§ **Exercise brief**
Your output should be the lines from the one that contains "left knee: (204, 690, 1)" to the end of the listing, transcribed exactly. Include nothing else.

§ **Records to process**
* * *

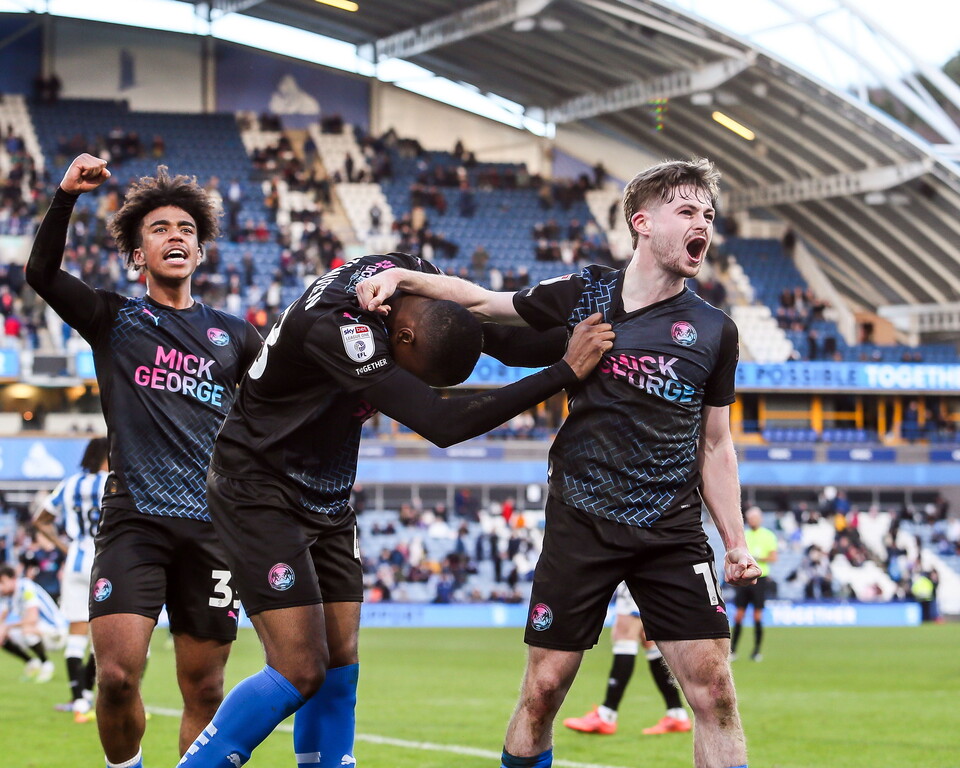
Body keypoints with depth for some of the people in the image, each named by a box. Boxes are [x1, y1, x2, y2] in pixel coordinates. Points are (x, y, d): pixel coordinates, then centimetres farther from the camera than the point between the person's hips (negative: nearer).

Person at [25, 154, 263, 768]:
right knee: (117, 675, -15)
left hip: (211, 525, 2)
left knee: (204, 690, 1)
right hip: (134, 519, -2)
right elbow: (42, 272, -5)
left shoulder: (233, 335, 15)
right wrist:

* * *

§ **Answer**
left knee: (204, 690, 1)
right hip: (134, 519, -2)
right elbow: (42, 272, -5)
left shoulder: (233, 335, 15)
right wrist:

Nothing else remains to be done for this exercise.